Memphis News-Scimitar, 14-July-1919 |
TRIUMPHAL MARCH OF ALLIES
IN PARIS AROUSES CHEERS
PARIS, July 14. (By the Associated Press.) -- The triumphal march of allied and American troops through Paris began at 8 o'clock this morning. The weather was brilliant, being more like October than midsummer.
A thousand wounded soldiers with crutches or in wheel chairs and clad, for the most part, in civilian clothes, led the parade, being preceded by a drum corps.
Guns began firing at minute Intervals as President Poincare placed a wreath at the foot of the Cenotaph at the Arc de Triomphe this morning. The empty casket, placed there in memory of the allied dead, was also decorated by other wreaths, these being placed by Premier Clemenceau, a French soldier, a French sailor, an Alsatian girl, a girl from Lorraine and Col. Edmund Gros. This last wreath was in memory of 72 members of the Lafayette escadrille who lost their lives during the war.

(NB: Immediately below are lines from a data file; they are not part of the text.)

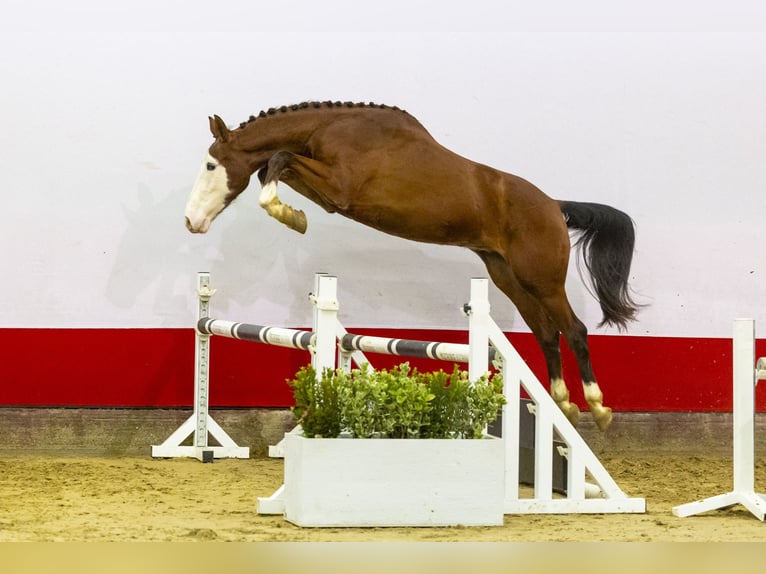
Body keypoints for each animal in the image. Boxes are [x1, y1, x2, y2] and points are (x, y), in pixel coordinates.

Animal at [183, 101, 640, 432]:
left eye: (210, 165)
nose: (190, 221)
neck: (330, 130)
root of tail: (554, 206)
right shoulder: (329, 193)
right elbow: (275, 166)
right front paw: (293, 214)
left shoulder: (340, 188)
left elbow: (277, 158)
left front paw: (288, 215)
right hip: (508, 277)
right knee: (547, 334)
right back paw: (564, 403)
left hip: (541, 279)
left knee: (574, 329)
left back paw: (597, 408)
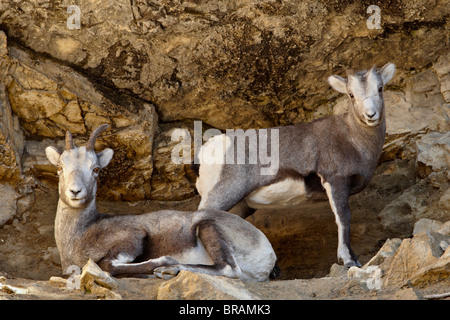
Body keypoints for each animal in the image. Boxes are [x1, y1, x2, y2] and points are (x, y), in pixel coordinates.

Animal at [46, 124, 278, 282]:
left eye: (95, 169)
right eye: (59, 167)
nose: (75, 191)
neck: (82, 233)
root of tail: (267, 253)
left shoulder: (134, 237)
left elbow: (107, 265)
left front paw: (161, 262)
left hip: (207, 227)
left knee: (228, 268)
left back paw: (168, 269)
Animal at [195, 62, 396, 268]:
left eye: (380, 88)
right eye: (351, 94)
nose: (371, 115)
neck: (353, 138)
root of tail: (206, 151)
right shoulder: (336, 181)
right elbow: (343, 217)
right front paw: (349, 260)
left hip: (238, 205)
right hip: (223, 194)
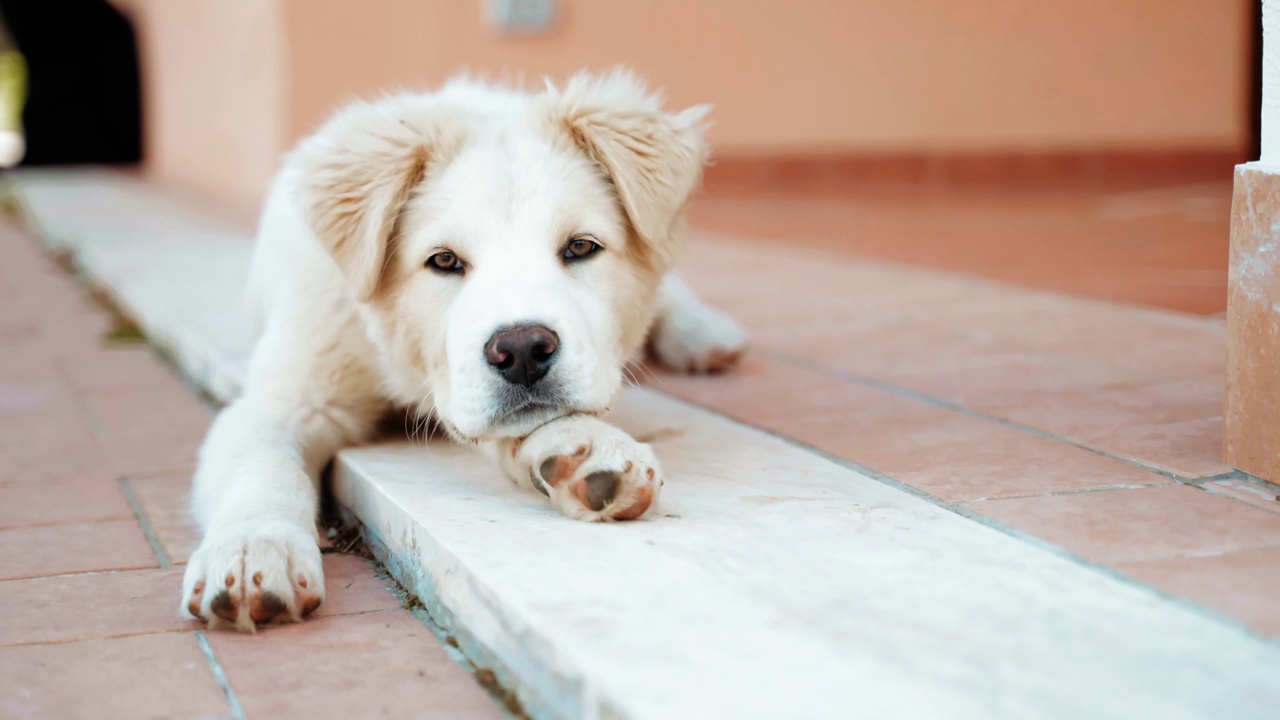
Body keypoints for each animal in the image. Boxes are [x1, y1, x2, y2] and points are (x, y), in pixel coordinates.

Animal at [184, 67, 747, 627]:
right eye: (444, 261)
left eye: (581, 247)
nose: (522, 351)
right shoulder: (288, 394)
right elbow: (263, 466)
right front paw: (254, 547)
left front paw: (583, 448)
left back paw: (705, 335)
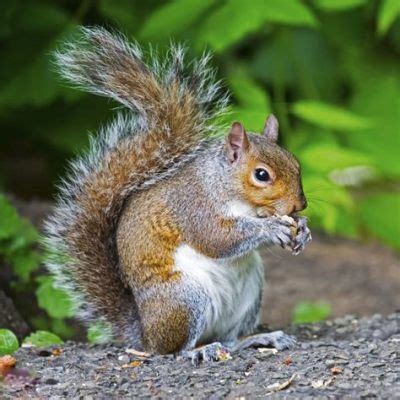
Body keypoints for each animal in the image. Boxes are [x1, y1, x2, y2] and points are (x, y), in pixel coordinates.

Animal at [44, 26, 312, 364]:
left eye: (296, 163)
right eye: (261, 175)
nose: (300, 204)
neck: (224, 186)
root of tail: (144, 333)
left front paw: (303, 230)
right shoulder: (193, 207)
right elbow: (216, 238)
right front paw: (271, 228)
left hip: (249, 295)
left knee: (230, 338)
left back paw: (257, 339)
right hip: (184, 299)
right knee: (172, 350)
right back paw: (199, 350)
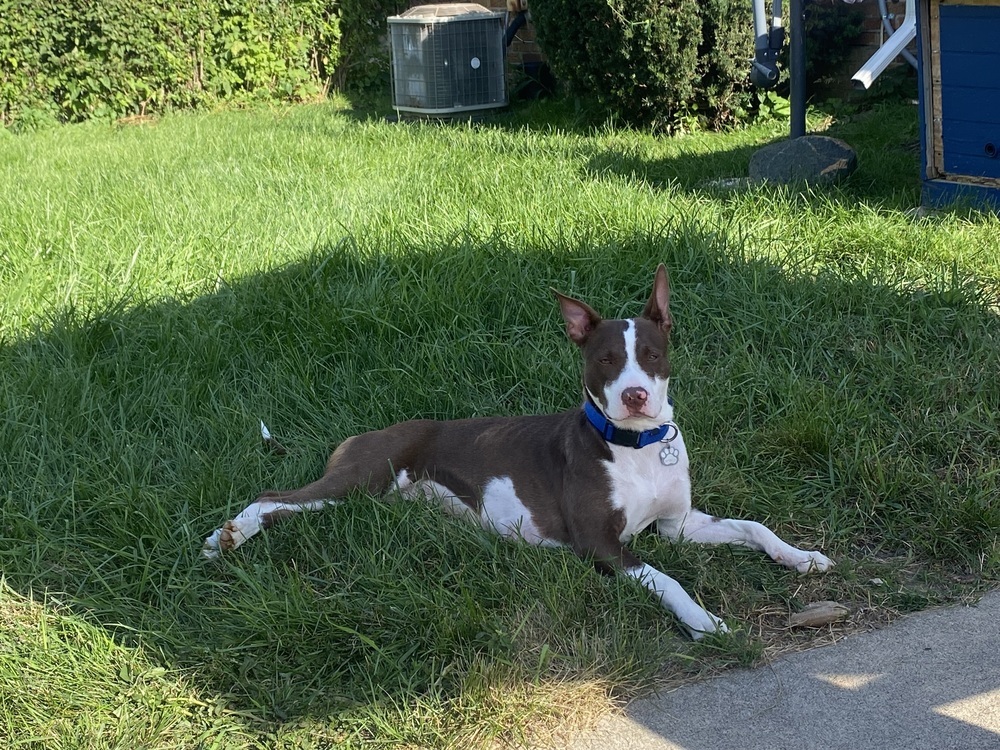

Marshal Joffre, the victor of the first battle of the Marne, passed under the Arc de Triomphe at 8:45 o'clock. He rode alone. Behind him came Marshal Foch, the commander-in-chief of the allied forces during the final campaign of the conflict. A storm of applause arose from the vast throng as the two marshals passed the president's stand and moved down the brilliant avenue.
Gen. Pershing, with a number of American generals, came next in line and was received with equal enthusiasm. Forty American organizations, soldiers and marines, marching with wonderful precision, were greeted by a sea of waving handkerchiefs and flags and with deafening cheers. During the parade this morning the roof of a house on the Boulevard St. Martin collapsed. Eighteen persons were injured.